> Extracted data

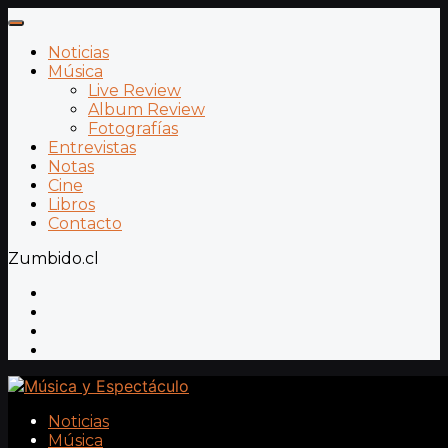
Noticias
Música
Live Review
Album Review
Fotografías
Entrevistas
Notas
Cine
Libros
Contacto
Zumbido.cl
Noticias
Música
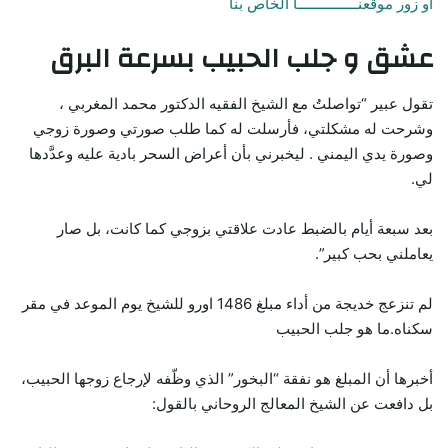
أو زور موقعنـــــــــــــــا الخاص بنا
عشق و جلب الحبيب بسرعة البرق
تقول عبير “تواصلتُ مع الشيخ الفقيه الدكتور محمد المغربي ،
وشرحت له مشكلتي، فأرسلت له كما طلب صورتي وصورة زوجي
وصورة يدي اليمني . ليخبرني بأن أعراض السحر بادية عليه وعدَّدها
لي.
بعد سبعة أيام بالضبط عادت علاقتي بزوجي كما كانت، بل صار
يعاملني بحب كبير”.
لم تنزعج خديجة من أداء مبلغ 1486 اورو للشيخ يوم الموعد في مقر
سكناه.ما هو جلب الحبيب
أخبرها أن المبلغ هو نفقة “البخور” الذي وظّفه لإرجاع زوجها الحبيب،
بل دافعت عن الشيخ المعالج الروحاني بالقول:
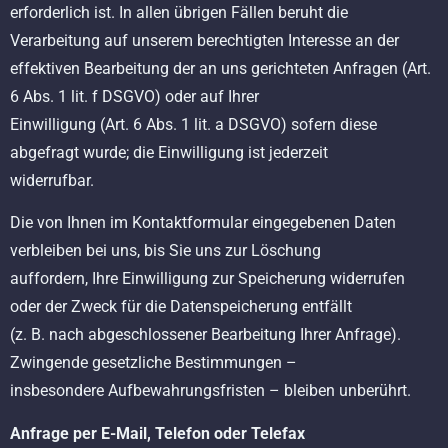
erforderlich ist. In allen übrigen Fällen beruht die
Verarbeitung auf unserem berechtigten Interesse an der
effektiven Bearbeitung der an uns gerichteten Anfragen (Art.
6 Abs. 1 lit. f DSGVO) oder auf Ihrer
Einwilligung (Art. 6 Abs. 1 lit. a DSGVO) sofern diese
abgefragt wurde; die Einwilligung ist jederzeit
widerrufbar.
Die von Ihnen im Kontaktformular eingegebenen Daten
verbleiben bei uns, bis Sie uns zur Löschung
auffordern, Ihre Einwilligung zur Speicherung widerrufen
oder der Zweck für die Datenspeicherung entfällt
(z. B. nach abgeschlossener Bearbeitung Ihrer Anfrage).
Zwingende gesetzliche Bestimmungen –
insbesondere Aufbewahrungsfristen – bleiben unberührt.
Anfrage per E-Mail, Telefon oder Telefax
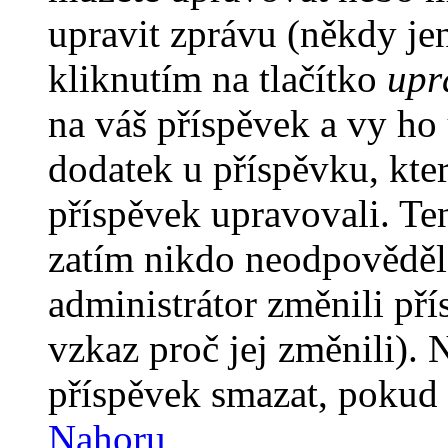
upravit zprávu (někdy je
kliknutím na tlačítko
upr
na váš příspěvek a vy ho
dodatek u příspěvku, kter
příspěvek upravovali. Te
zatím nikdo neodpověděl
administrátor změnili pří
vzkaz proč jej změnili).
příspěvek smazat, pokud 
Nahoru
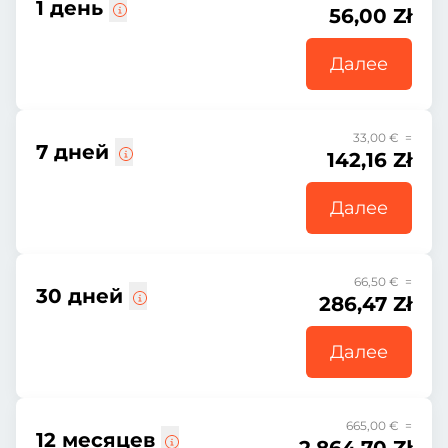
1 день
56,00 Zł
Далее
33,00 € =
7 дней
142,16 Zł
Далее
66,50 € =
30 дней
286,47 Zł
Далее
665,00 € =
12 месяцев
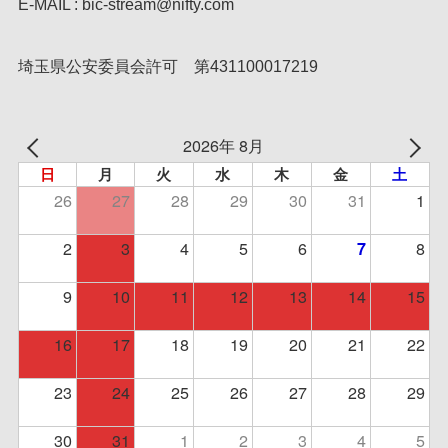
E-MAIL : bic-stream@nifty.com
埼玉県公安委員会許可 第431100017219
2026年 8月
日
月
火
水
木
金
土
26
27
28
29
30
31
1
2
3
4
5
6
8
7
9
10
11
12
13
14
15
16
17
18
19
20
21
22
23
24
25
26
27
28
29
30
31
1
2
3
4
5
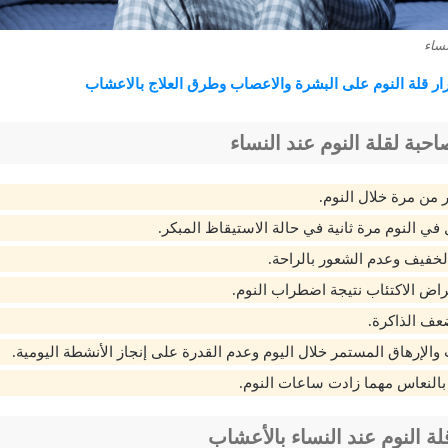
نساء
ار قلة
النوم
على البشرة والاعصاب وطرق العلاج بالاعشاب
احبة
لقلة النوم عند النساء
 من مرة خلال النوم.
في النوم مرة ثانية في حالة الاستيقاظ المبكر.
الخفيف وعدم الشعور بالراحة.
ض الاكتئاب نتيجة اضطراب النوم.
ضعف الذاكرة.
والإرهاق المستمر خلال اليوم وعدم القدرة على إنجاز الأنشطة اليومية.
 بالنعاس مهما زادت ساعات النوم.
ة النوم عند النساء بالأعشاب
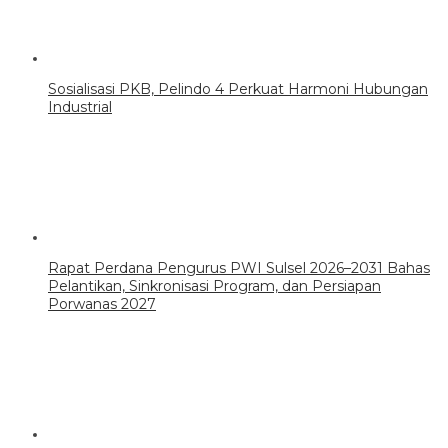
Sosialisasi PKB, Pelindo 4 Perkuat Harmoni Hubungan
Industrial
Rapat Perdana Pengurus PWI Sulsel 2026–2031 Bahas
Pelantikan, Sinkronisasi Program, dan Persiapan
Porwanas 2027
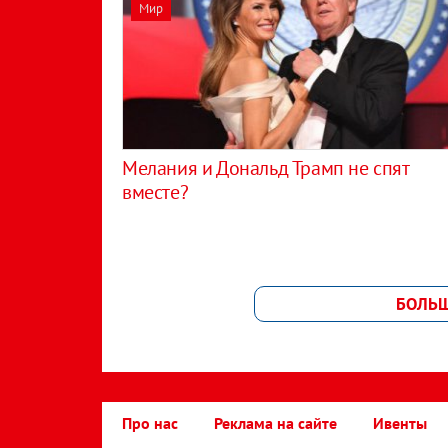
Мир
Мелания и Дональд Трамп не спят
вместе?
БОЛЬ
Про нас
Реклама на сайте
Ивенты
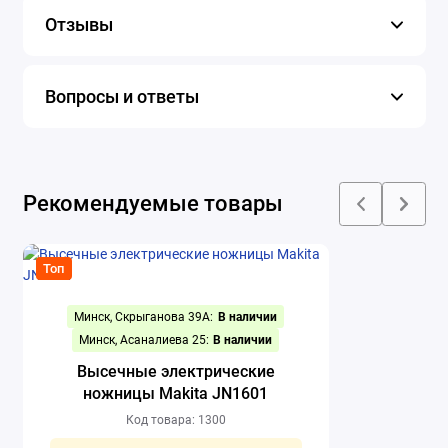
Отзывы
Вопросы и ответы
Рекомендуемые товары
Топ
Минск, Скрыганова 39А:
В наличии
Минск, Асаналиева 25:
В наличии
Высечные электрические
ножницы Makita JN1601
Код товара: 1300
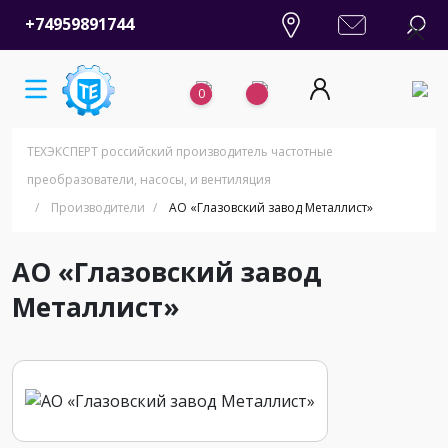
+74959891744
0
ТЕХЭКСПЕРТ российский производитель частотные
преобразователи, насосы, и вентиляция
/
Производители
/
АО «Глазовский завод Металлист»
АО «Глазовский завод
Металлист»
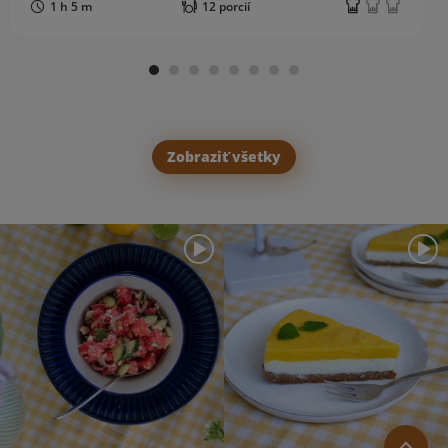
1 h 5 m
12 porcií
Zobraziť všetky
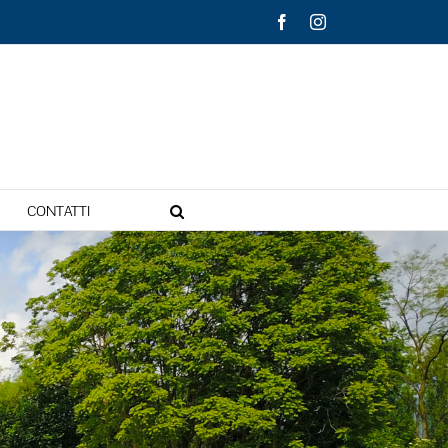
Facebook
Instagram
CONTATTI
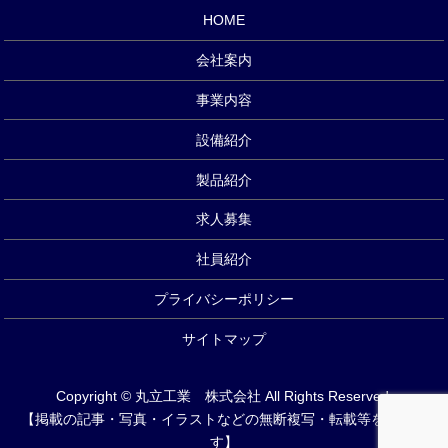
HOME
会社案内
事業内容
設備紹介
製品紹介
求人募集
社員紹介
プライバシーポリシー
サイトマップ
Copyright © 丸立工業 株式会社 All Rights Reserved.
【掲載の記事・写真・イラストなどの無断複写・転載等を禁じま
す】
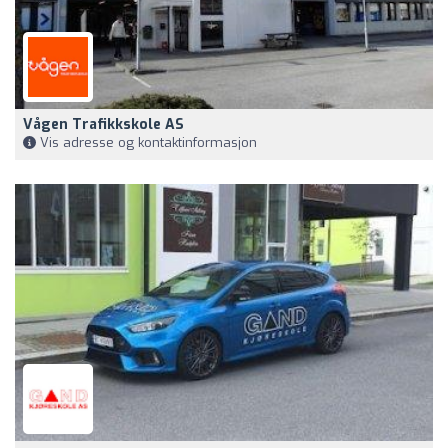
Vågen Trafikkskole AS
Vis adresse og kontaktinformasjon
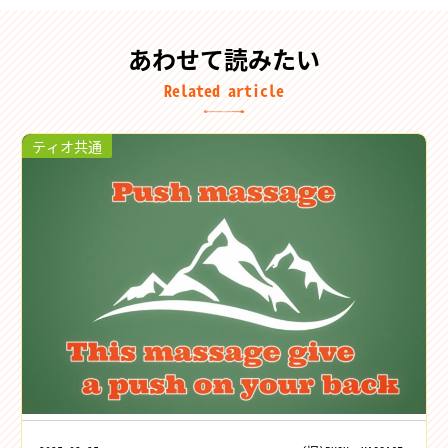
あわせて読みたい
Related article
ティオ共通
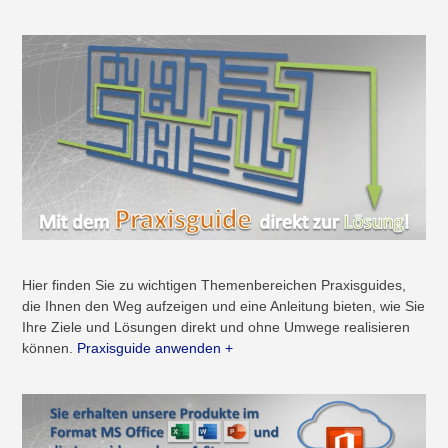
Hier finden Sie zu wichtigen Themenbereichen Praxisguides,
die Ihnen den Weg aufzeigen und eine Anleitung bieten, wie Sie
Ihre Ziele und Lösungen direkt und ohne Umwege realisieren
können.
Praxisguide anwenden +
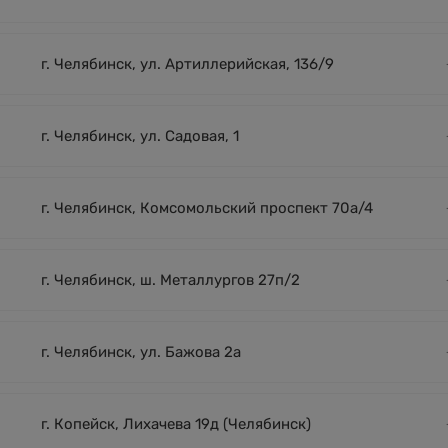
г. Челябинск, ул. Артиллерийская, 136/9
г. Челябинск, ул. Садовая, 1
г. Челябинск, Комсомольский проспект 70а/4
г. Челябинск, ш. Металлургов 27п/2
г. Челябинск, ул. Бажова 2а
г. Копейск, Лихачева 19д (Челябинск)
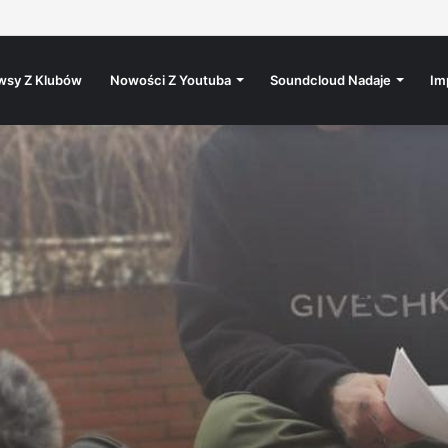
 @atutowy – Bad Vibes Only (prod. @atutowy x The Returners)
wsy Z Klubów
Nowości Z Youtuba
Soundcloud Nadaje
Im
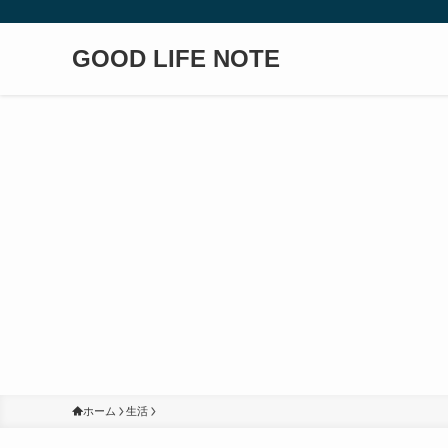
GOOD LIFE NOTE
ホーム
生活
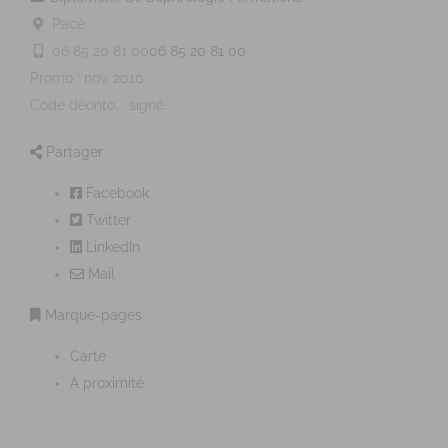
Pacé
06 85 20 81 00
06 85 20 81 00
Promo : nov. 2010
Code déonto. : signé
Partager
Facebook
Twitter
LinkedIn
Mail
Marque-pages
Carte
A proximité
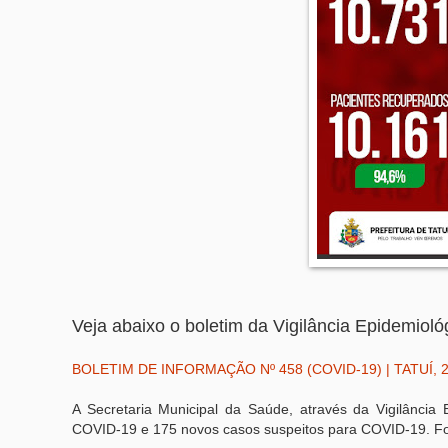
Veja abaixo o boletim da Vigilância Epidemioló
BOLETIM DE INFORMAÇÃO Nº 458 (COVID-19) | TATUÍ, 2
A Secretaria Municipal da Saúde, através da Vigilância 
COVID-19 e 175 novos casos suspeitos para COVID-19. Fo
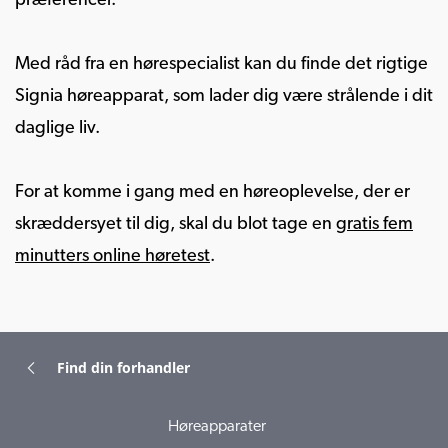
præferencer.
Med råd fra en hørespecialist kan du finde det rigtige
Signia høreapparat, som lader dig være strålende i dit
daglige liv.
For at komme i gang med en høreoplevelse, der er
skræddersyet til dig, skal du blot tage en
gratis fem
minutters online høretest
.
Find din forhandler
Høreapparater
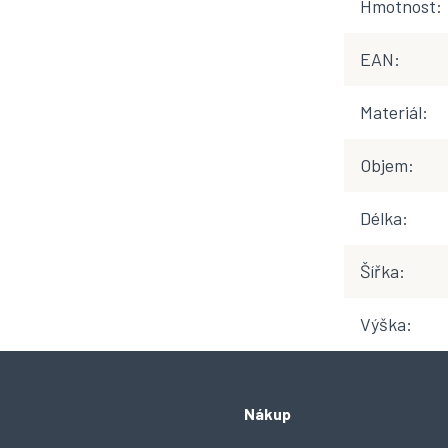
Hmotnost
:
EAN
:
Materiál
:
Objem
:
Délka
:
Šířka
:
Výška
:
Nákup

> INSTRUCTION
Copy out all of the data above word for word, leaving out the pictures.

> REPLY
Noticias
Música
Live Review
Album Review
Fotografías
Entrevistas
Notas
Cine
Libros
Contacto
Zumbido.cl
Noticias
Música
أو زور موقعنـــــــــــــــا الخاص بنا
عشق و جلب الحبيب بسرعة البرق
تقول عبير “تواصلتُ مع الشيخ الفقيه الدكتور محمد المغربي ،
وشرحت له مشكلتي، فأرسلت له كما طلب صورتي وصورة زوجي
وصورة يدي اليمني . ليخبرني بأن أعراض السحر بادية عليه وعدَّدها
لي.
بعد سبعة أيام بالضبط عادت علاقتي بزوجي كما كانت، بل صار
يعاملني بحب كبير”.
لم تنزعج خديجة من أداء مبلغ 1486 اورو للشيخ يوم الموعد في مقر
سكناه.ما هو جلب الحبيب
أخبرها أن المبلغ هو نفقة “البخور” الذي وظّفه لإرجاع زوجها الحبيب،
بل دافعت عن الشيخ المعالج الروحاني بالقول:
erforderlich ist. In allen übrigen Fällen beruht die
Verarbeitung auf unserem berechtigten Interesse an der
effektiven Bearbeitung der an uns gerichteten Anfragen (Art.
6 Abs. 1 lit. f DSGVO) oder auf Ihrer
Einwilligung (Art. 6 Abs. 1 lit. a DSGVO) sofern diese
abgefragt wurde; die Einwilligung ist jederzeit
widerrufbar.
Die von Ihnen im Kontaktformular eingegebenen Daten
verbleiben bei uns, bis Sie uns zur Löschung
auffordern, Ihre Einwilligung zur Speicherung widerrufen
oder der Zweck für die Datenspeicherung entfällt
(z. B. nach abgeschlossener Bearbeitung Ihrer Anfrage).
Zwingende gesetzliche Bestimmungen –
insbesondere Aufbewahrungsfristen – bleiben unberührt.
Anfrage per E-Mail, Telefon oder Telefax
upravit zprávu (někdy je
kliknutím na tlačítko
upr
na váš příspěvek a vy ho
dodatek u příspěvku, kter
příspěvek upravovali. Te
zatím nikdo neodpověděl
administrátor změnili pří
vzkaz proč jej změnili).
příspěvek smazat, pokud 
Nahoru
1 день
56,00 Zł
Далее
33,00 € =
7 дней
142,16 Zł
Далее
66,50 € =
30 дней
286,47 Zł
Далее
665,00 € =
12 месяцев
E-MAIL : bic-stream@nifty.com
埼玉県公安委員会許可 第431100017219
2026年 8月
日
月
火
水
木
金
土
26
27
28
29
30
31
1
2
3
4
5
6
8
7
9
10
11
12
13
14
15
16
17
18
19
20
21
22
23
24
25
26
27
28
29
30
31
1
2
3
4
5
نساء
ار قلة
النوم
على البشرة والاعصاب وطرق العلاج بالاعشاب
احبة
لقلة النوم عند النساء
 من مرة خلال النوم.
في النوم مرة ثانية في حالة الاستيقاظ المبكر.
الخفيف وعدم الشعور بالراحة.
ض الاكتئاب نتيجة اضطراب النوم.
ضعف الذاكرة.
والإرهاق المستمر خلال اليوم وعدم القدرة على إنجاز الأنشطة اليومية.
 بالنعاس مهما زادت ساعات النوم.
ة النوم عند النساء بالأعشاب
Sosialisasi PKB, Pelindo 4 Perkuat Harmoni Hubungan
Industrial
Rapat Perdana Pengurus PWI Sulsel 2026–2031 Bahas
Pelantikan, Sinkronisasi Program, dan Persiapan
Porwanas 2027
Мир
Мелания и Дональд Трамп не спят
вместе?
БОЛЬ
Про нас
Реклама на сайте
Ивенты
Отзывы
Вопросы и ответы
Рекомендуемые товары
Топ
Минск, Скрыганова 39А:
В наличии
Минск, Асаналиева 25:
В наличии
Высечные электрические
ножницы Makita JN1601
Код товара: 1300
+74959891744
0
ТЕХЭКСПЕРТ российский производитель частотные
преобразователи, насосы, и вентиляция
/
Производители
/
АО «Глазовский завод Металлист»
АО «Глазовский завод
Металлист»
1 h 5 m
12 porcií
Zobraziť všetky
Facebook
Instagram
CONTATTI
HOME
会社案内
事業内容
設備紹介
製品紹介
求人募集
社員紹介
プライバシーポリシー
サイトマップ
Copyright © 丸立工業 株式会社 All Rights Reserved.
【掲載の記事・写真・イラストなどの無断複写・転載等を禁じま
す】
Vågen Trafikkskole AS
Vis adresse og kontaktinformasjon
あわせて読みたい
Related article
ティオ共通
Hier finden Sie zu wichtigen Themenbereichen Praxisguides,
die Ihnen den Weg aufzeigen und eine Anleitung bieten, wie Sie
Ihre Ziele und Lösungen direkt und ohne Umwege realisieren
können.
Praxisguide anwenden +
г. Челябинск, ул. Артиллерийская, 136/9
г. Челябинск, ул. Садовая, 1
г. Челябинск, Комсомольский проспект 70а/4
г. Челябинск, ш. Металлургов 27п/2
г. Челябинск, ул. Бажова 2а
г. Копейск, Лихачева 19д (Челябинск)
 @atutowy – Bad Vibes Only (prod. @atutowy x The Returners)
wsy Z Klubów
Nowości Z Youtuba
Soundcloud Nadaje
Im
GOOD LIFE NOTE
ホーム
生活
Pacé
06 85 20 81 00
06 85 20 81 00
Promo : nov. 2010
Code déonto. : signé
Partager
Facebook
Twitter
LinkedIn
Mail
Marque-pages
Carte
A proximité
Veja abaixo o boletim da Vigilância Epidemioló
BOLETIM DE INFORMAÇÃO Nº 458 (COVID-19) | TATUÍ, 2
A Secretaria Municipal da Saúde, através da Vigilância 
COVID-19 e 175 novos casos suspeitos para COVID-19. Fo
præferencer.
Med råd fra en hørespecialist kan du finde det rigtige
Signia høreapparat, som lader dig være strålende i dit
daglige liv.
For at komme i gang med en høreoplevelse, der er
skræddersyet til dig, skal du blot tage en
gratis fem
minutters online høretest
.
Find din forhandler
Høreapparater
Hmotnost
:
EAN
:
Materiál
:
Objem
:
Délka
:
Šířka
:
Výška
:
Nákup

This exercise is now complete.